Menu

Steps for Starting a New Flask Project using Python3

April 7, 2018 - Python

Introduction

This blog post describes my current approach to starting a new Flask project. This blog post covers getting up and running with a simple “Hello World” application using the following tools:

This blog post assumes the use of Python 3.4 or greater, as these versions have the ‘venv’ module built-in for creating virtual environments and pip comes automatically installed in the virtual environment that gets created.

Structure

The easiest way to create a Flask application is to put everything into a single file. This is my preferred approach for starting a new Flask project, as it proves out the environment that is being created.

Start by creating a new directory and changing into that directory:

$ mkdir flask_simple_application
$ cd flask_simple_application/

At this point, you will likely see that you have at least two version of python available on your system:

$ python --version
Python 2.7.10
$ python3 --version
Python 3.6.3

I strongly recommend using Python3 for all new projects, as it has tons of new features and the support for Python2 (legacy Python) is ending in 2020 (countdown clock).

Virtual Environments

For even the simplest projects, creating a virtual environment is a great idea. Virtual environments create an isolated environment for each project, which means that each project can have its own dependencies (ie. version of the Python interpreter, imported python packages, etc.).

Virtual environments really became beneficial to me when I was working on two simultaneous projects:

  1. An existing project required using Python2, as a needed package only supported Python2
  2. A new project where I wanted to use Python3

Having separate virtual environments for each project allowed me to easily configure which version of Python to use.

Since this project is using Python3, there is a built-in module called venv that can be used for creating virtual environments. Note: the venv module was added in Python 3.3.

Here’s the command for creating a new virtual environment, where the directory to create the virtual environment in is specified as ‘venv’. NOTE: make sure to use ‘python3’ instead of ‘python’ to guarantee that Python3 will be used in the virtual environment.

$ python3 -m venv venv

This command created a new directory called ‘venv’ which contains the following items to keep this project isolated from the other projects on your system:

To start using the virtual environment that was created, it needs to be activated:

$ source venv/bin/activate
(venv) $

After activating the virtual environment, the virtual environment name gets displayed on your command prompt (the ‘(venv)’ at the left of the prompt).

Since the virtual environment is active, running the python interpreter will use Python3!

(venv) $ python --version
Python 3.6.3

Installing Packages with pip

After creating the virtual environment for your application, it is time to start installing the Python packages that you need using pip. If you are using Python 3.4 or greater, pip gets automatically installed in your virtual environment.

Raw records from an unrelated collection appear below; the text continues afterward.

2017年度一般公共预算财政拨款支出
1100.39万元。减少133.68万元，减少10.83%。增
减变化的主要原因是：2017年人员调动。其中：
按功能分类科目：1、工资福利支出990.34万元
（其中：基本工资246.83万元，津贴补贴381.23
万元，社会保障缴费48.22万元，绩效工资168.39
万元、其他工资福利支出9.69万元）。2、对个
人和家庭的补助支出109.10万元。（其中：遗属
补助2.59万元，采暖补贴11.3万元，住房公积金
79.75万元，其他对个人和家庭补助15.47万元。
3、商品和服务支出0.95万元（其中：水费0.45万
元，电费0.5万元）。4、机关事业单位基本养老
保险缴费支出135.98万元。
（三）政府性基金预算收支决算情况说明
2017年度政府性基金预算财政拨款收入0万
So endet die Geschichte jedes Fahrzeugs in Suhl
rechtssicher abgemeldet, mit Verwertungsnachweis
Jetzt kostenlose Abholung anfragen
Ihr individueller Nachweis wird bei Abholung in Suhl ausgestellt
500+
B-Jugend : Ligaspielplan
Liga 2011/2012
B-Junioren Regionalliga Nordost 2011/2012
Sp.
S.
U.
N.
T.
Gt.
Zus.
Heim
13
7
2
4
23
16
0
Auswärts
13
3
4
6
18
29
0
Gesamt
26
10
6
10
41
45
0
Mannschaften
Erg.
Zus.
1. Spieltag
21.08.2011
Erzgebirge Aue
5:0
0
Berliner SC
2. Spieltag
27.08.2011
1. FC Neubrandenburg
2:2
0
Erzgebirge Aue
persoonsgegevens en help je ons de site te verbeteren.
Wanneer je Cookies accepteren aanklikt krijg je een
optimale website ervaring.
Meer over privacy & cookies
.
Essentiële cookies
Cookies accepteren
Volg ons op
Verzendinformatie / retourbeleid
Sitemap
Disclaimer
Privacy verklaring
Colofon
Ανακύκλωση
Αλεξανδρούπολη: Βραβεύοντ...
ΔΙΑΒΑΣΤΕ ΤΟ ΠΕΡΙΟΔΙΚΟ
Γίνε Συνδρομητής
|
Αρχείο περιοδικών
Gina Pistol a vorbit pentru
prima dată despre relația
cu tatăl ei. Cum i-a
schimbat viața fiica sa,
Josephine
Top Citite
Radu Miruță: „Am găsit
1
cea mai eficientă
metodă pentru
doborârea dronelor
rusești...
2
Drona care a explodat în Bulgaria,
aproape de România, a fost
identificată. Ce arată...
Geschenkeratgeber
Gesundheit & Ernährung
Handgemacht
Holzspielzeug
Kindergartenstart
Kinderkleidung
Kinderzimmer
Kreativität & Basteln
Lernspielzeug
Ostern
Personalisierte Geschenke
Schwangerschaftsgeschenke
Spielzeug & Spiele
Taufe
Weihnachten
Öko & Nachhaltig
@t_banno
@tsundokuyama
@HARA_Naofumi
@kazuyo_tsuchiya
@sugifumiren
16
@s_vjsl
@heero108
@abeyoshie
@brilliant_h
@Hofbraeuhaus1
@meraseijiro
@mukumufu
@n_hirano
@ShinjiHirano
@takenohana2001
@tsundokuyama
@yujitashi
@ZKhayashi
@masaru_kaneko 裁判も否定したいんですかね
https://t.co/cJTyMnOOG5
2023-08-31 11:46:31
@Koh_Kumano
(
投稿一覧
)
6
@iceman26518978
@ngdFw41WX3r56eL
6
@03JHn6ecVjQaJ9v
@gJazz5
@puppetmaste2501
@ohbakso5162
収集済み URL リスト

Start by installing the Flask framework, which is the ‘flask’ package:

pip install flask

This command installs the Flask package plus all of its dependencies (ie. other packages needed by Flask). Here’s a sample of all the packages that were installed:

$ pip freeze
click==6.7
Flask==0.12.2
itsdangerous==0.24
Jinja2==2.10
MarkupSafe==1.0
Werkzeug==0.14.1

It’s a good idea to save the packages (including version numbers) that are being used in the project:

$ pip freeze > requirements.txt

This can be really beneficial if you or someone else is starting with this project and wants to quickly install all these packages with ‘pip install -r requirements.txt’.

Writing Python Code

Now it’s time to actually write some Python code! In the top-level directory that was created, create a new file called app.py with the following content:

1
2
3
4
5
6
7
from flask import Flask
app = Flask(__name__)
@app.route('/')
def index():
return "Hello World!"

This file creates a new instance of the Flask application and defines a single route that returns the “Hello World!” statement. This is the most basic Flask application, but it will show that everything has been configured properly.

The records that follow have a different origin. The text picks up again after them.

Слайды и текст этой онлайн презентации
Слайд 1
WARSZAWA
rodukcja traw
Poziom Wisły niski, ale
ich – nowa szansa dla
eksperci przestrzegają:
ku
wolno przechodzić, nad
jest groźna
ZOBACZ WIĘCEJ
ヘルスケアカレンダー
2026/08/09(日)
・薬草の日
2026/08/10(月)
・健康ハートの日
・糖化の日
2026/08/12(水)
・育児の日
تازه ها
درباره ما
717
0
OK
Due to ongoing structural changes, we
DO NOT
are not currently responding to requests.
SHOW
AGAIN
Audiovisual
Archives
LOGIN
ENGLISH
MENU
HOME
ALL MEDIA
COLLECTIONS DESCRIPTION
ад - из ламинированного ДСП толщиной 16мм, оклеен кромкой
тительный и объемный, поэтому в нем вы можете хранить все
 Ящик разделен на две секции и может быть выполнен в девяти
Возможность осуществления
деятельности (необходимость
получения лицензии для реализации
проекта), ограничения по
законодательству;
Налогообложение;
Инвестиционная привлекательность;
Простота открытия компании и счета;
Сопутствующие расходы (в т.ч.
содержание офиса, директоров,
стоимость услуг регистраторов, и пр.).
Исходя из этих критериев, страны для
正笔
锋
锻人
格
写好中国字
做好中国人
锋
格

Running the Development Server

In order to check that app.py is working correctly, the Flask development server that comes bundled with the Flask framework is a great way to test out your application.

First, you need to specify where the Flask application is defined (via the FLASK_APP environment variable). Then, you can run your Flask application with ‘flask run’:

(venv) $ export FLASK_APP=app.py
(venv) $ flask run
* Serving Flask app "app"
* Running on http://127.0.0.1:5000/ (Press CTRL+C to quit)

As the comment states, you can now navigation to http://127.0.0.1:5000/ (this is mapped to ‘localhost’ on most systems, so you can alternatively navigate to ‘localhost:5000’) to view your application:

Structure of the Flask Application

At this point, the Flask application should look like this:

$ tree -L 2
.
├── app.py
├── requirements.txt
└── venv
    ├── bin
    ├── ...

Conclusion

This blog post provided the steps that I follow for creating a new Flask application using Python 3. In an upcoming blog post, I’ll describe how I like to structure a Flask application.